Tres mitos sobre la vida después de la muerte
Alejandra María Sosa Elízaga*
¿Hay vida después de la muerte?
¡Claro que sí! Como católicos sabemos que estamos destinados a la vida eterna. La empezamos a vivir al momento de ser concebidos y el modo como vivamos en este mundo determinará a dónde pasaremos la eternidad cuando crucemos el umbral de la muerte.
Es un tema fascinante, que suele despertar mucho interés y que desgraciadamente también suele despertar la imaginación de quienes especulan sobre lo que sucederá en la vida eterna, difunden sus ocurrencias y desorientan a mucha gente.
Por eso vale la pena aclarar 3 mitos sobre lo que sucederá después de morir, mitos que están por decirlo así ‘de moda’, y que los católicos no podemos admitir.
1. Primer mito: que al morir todos vamos al Cielo
Dice un amigo sacerdote que se canonizan más santos en las funerarias que en el Vaticano. Es que cuando alguien muere, se cumple aquello que cantaba Chava Flores:
“Cuando vivía el infeliz, ¡ya que se muera! Hoy que ya está en el velís, ¡qué bueno era!”
En los velorios se suele recordar sólo lo bueno del difunto, y con tal de consolar a sus deudos les dicen: ‘ya está en el Cielo’, ‘llegó a un lugar mejor’, ‘está con Dios’.
Es cierto que ‘está con Dios’, en su juicio particular. La cuestión es si se quedará con Él o a dónde irá. Tiene sólo tres opciones: al Cielo, si murió en amistad con Dios y perfectamente purificado de todo pecado y toda culpa por el pecado; al Purgatorio, si murió en amistad con Dios, pero todavía tenía pecados veniales y culpas que purificar, y al Infierno si murió en pecado mortal, es decir, rota su amistad con Dios y sin arrepentimiento final.
La Iglesia Católica enseña que, a menos que se trate de un santo canonizado, no tenemos la certeza de que alguien esté en el Cielo.

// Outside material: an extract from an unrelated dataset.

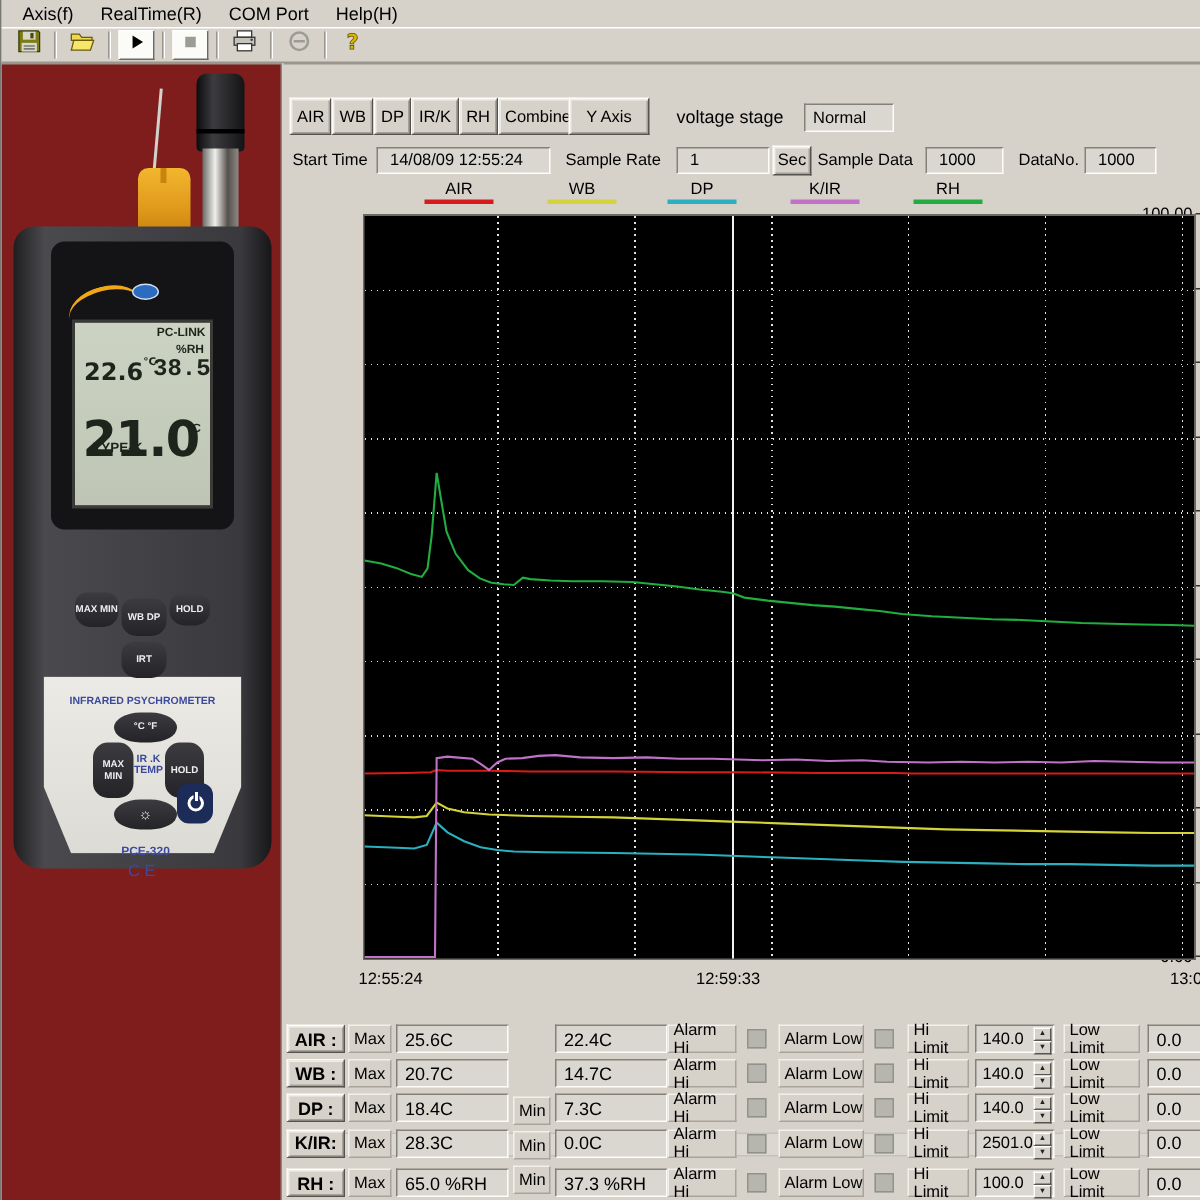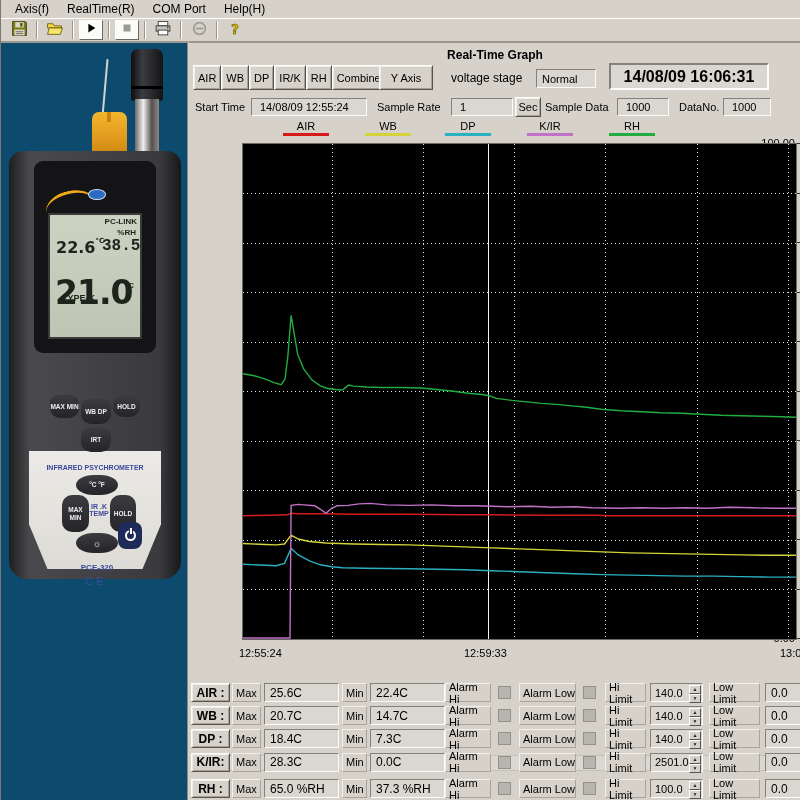"Real-Time Graph" div.rt-title { html: <div>Real-Time Graph</div> -> none }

Tal vez parecía muy buena gente, pero tenía algo que purificar que nosotros desconocemos. Dejémosle el juicio a Dios y consideremos que nuestros difuntos están en el Purgatorio y que los podemos ayudar a salir con nuestras oraciones, ofreciendo Misas, indulgencias plenarias y sacrificios por ellos. ¡No les hacemos ningún favor suponiendo que están en el Cielo y privándolos de la intercesión que necesitan! Aprovechemos que estamos en el mes de noviembre, dedicado a las benditas almas del Purgatorio, y ayudémosles a salir de allí.

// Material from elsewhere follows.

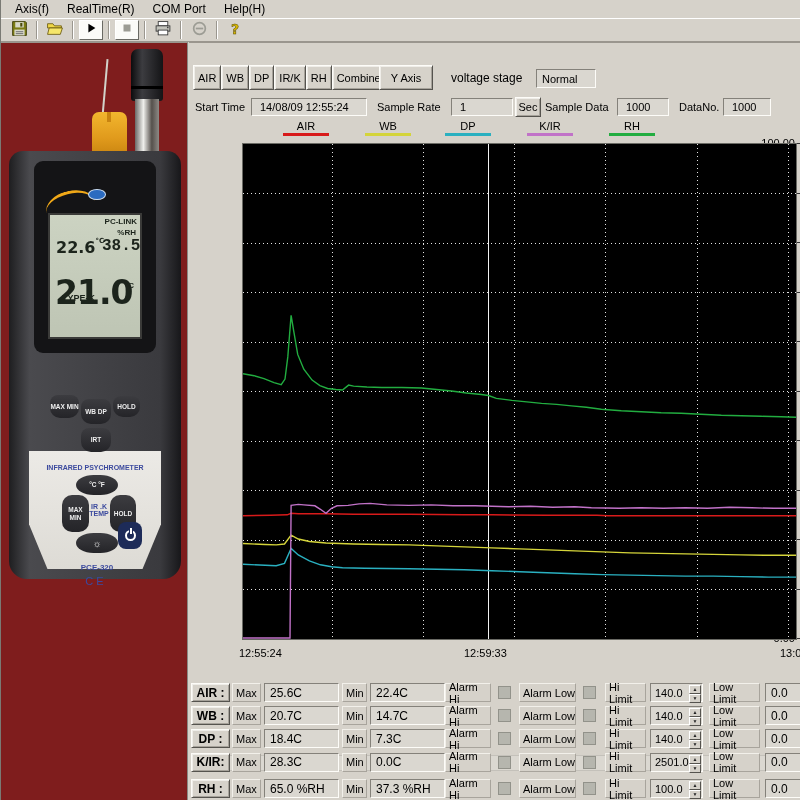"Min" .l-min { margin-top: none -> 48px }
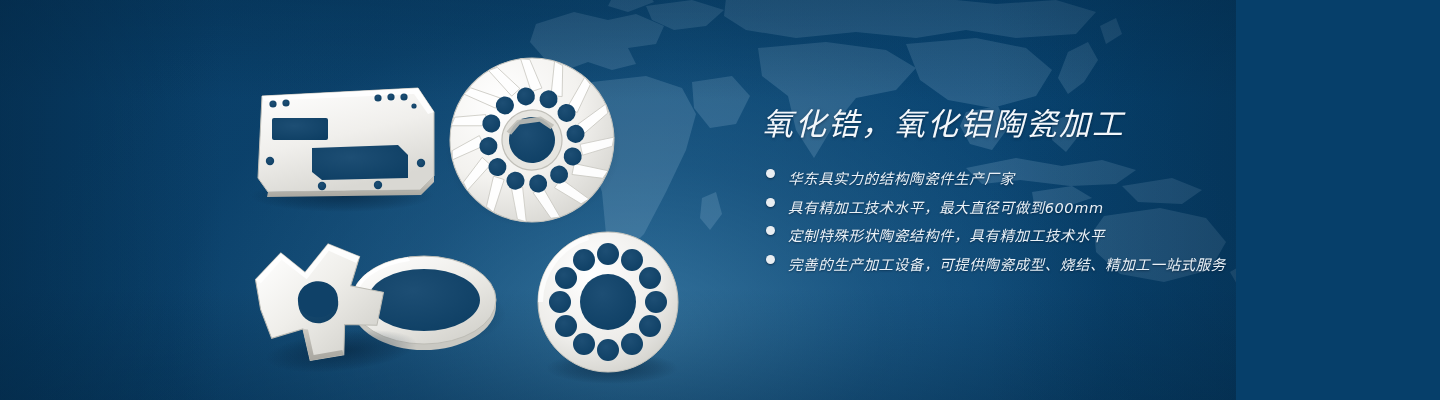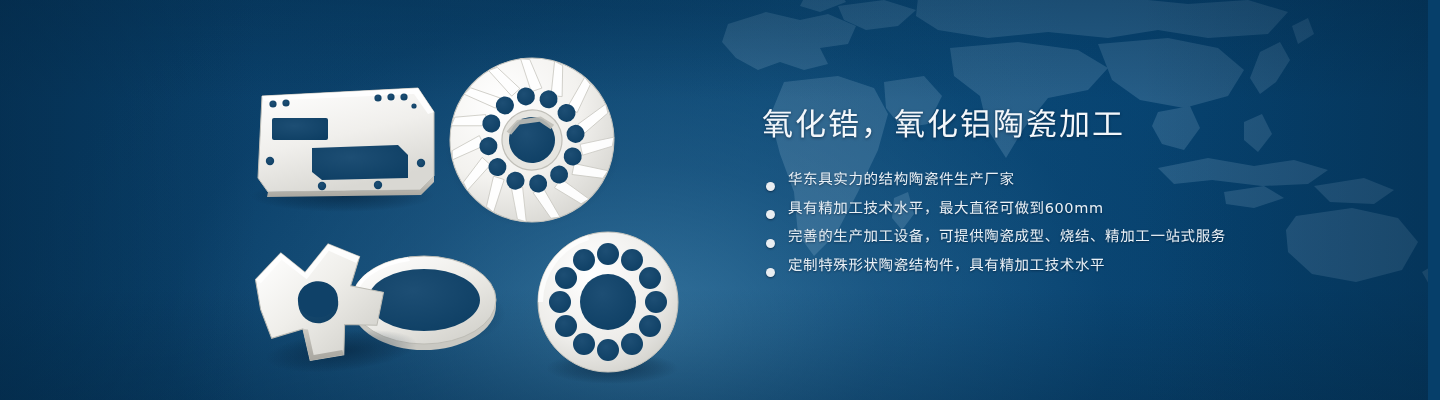"氧化锆，氧化铝陶瓷加工" .banner { font-style: none -> italic; width: 1428px -> 1236px }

2. Segundo mito: que nuestras almas vivirán sólo si alguien nos recuerda
En la película ‘Coco’, que fue muy vista porque está ingeniosamente realizada, se plantea algo incompatible con la fe católica: que al morir los difuntos se vuelven calacas, conservan sus mismos defectos y cualidades y conviven, buenos y malos, en una especie de ciudad alternativa, de donde vienen por un camino de pétalos de cempasúchil a visitar a sus deudos y a comer y beber lo que les prepararon. Y que los difuntos que nadie recuerda se desintegran y desaparecen. Pintoresco pero falso. El alma es inmortal, no depende de que alguien la recuerde ni necesita alimento o bebida. Estaríamos fritos si nuestra existencia eterna dependiera de que alguien en la tierra pensara en nosotros, pero no es así. Y la vida después de la muerte no es una réplica de ésta en versión calaca, es algo que no podemos siquiera imaginar (ver 1Cor 2,9).
3. Tercer mito: que vamos a reencarnar
Según creencias orientales recientemente puestas de moda por la ‘nueva era’, cuando alguien muere, su alma ‘transmigra’ a otro cuerpo, de animal o persona, para pagar su ‘karma’. Pero como no se acuerda de su supuesta vida pasada, puede volver a cometer los mismos errores y seguir reencarnando en un círculo vicioso del que no saldrá nunca. Sufre sin esperanza. Nadie le ayuda, pues se piensa que se merece lo que le pasa. Es terriblemente injusto.
Como cristianos no creemos que la salvación dependa de nosotros mismos, sería negar y rechazar la salvación que Cristo nos ofrece con Su Muerte y Resurrección.
Y sabemos que vivimos una sola vez y luego viene el juicio (ver Heb 9, 27), es decir, que sólo tenemos una oportunidad en la vida, la actual, y al morir Dios nos juzgará por nuestras obras (ver Rom 2, 6; Mt 16, 27).